Brute-force exact KNN
K-NN or K nearest neighbors, is the grandfather of AI algorithms. It has many excellent properties, but one major flaw, the speed. With our implementation we accelerate KNN to performance levels not imaginable before. For very large problems (1M vectors compared with 1M vectors), the speed-up factor reaches 1000-2000x in compare to a naïve implementation on CPUs.
Once the performance of KNN is fixed, this opens up a whole array of applications, for which KNN was not considered interesting before. KNN was recently popularized by tSNE algorithm, which internally relies on KNN.
To open up the playing field, where KNN could be useful, let’s have a look at some numbers:
- 950k x 950k, 30 elements in vector, K = 50, 8x3.5GHz Skylake with AVX512, single precision takes 78s. With K = 1, 73s.
- 950k x 950k, 30 elements in vector, K = 50, 8x3.5GHz Skylake with AVX512, double precision takes 168s.
- Achieves linear scaling with core count and is thus faster than KD-Tree implementations for large problems.
- Price/performance advantage for CPU over GPU is more than 4x for double precision math. And it is simple and easy to deploy on CPU.
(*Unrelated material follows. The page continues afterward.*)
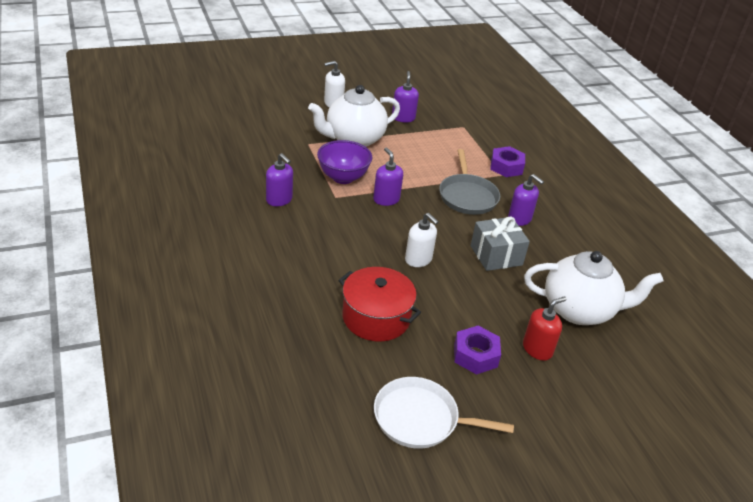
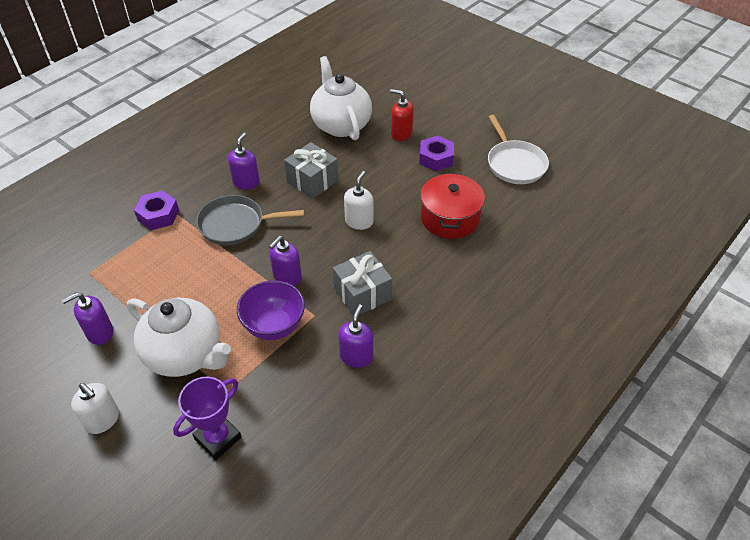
camera: 115 degrees left, 10 degrees up
grey pan [439,149,500,215] -> grey pan turned 150 degrees counterclockwise [196,195,304,245]
none -> purple trophy [173,377,241,460]
none -> grey gift [333,251,392,316]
- Works equally well for symmetric and non-symmetric cases. The compare-to matrix can be different from the data matrix.
- It can use the same AI hardware, which is used to accelerate Deep Neural Networks, for acceleration.
- In the special case of K = 1 and assuming that all vectors contain quality data, KNN defeats DNN in accuracy with guaranteed and easily debugable results.
Current constraints:
- Only the Euclidian norm for the distance is possible.
- There is multi-threading support only down the “compare-to-data” dimension. If you are comparing only one vector to the previous dataset, only one CPU core will be used. However, to solve 950k x 1, 30 elements in vector, K = 50, 1x4GHz Skylake, takes 30ms.
The algorithm is called ClusteredKNN and is located in the MtxForLoop unit.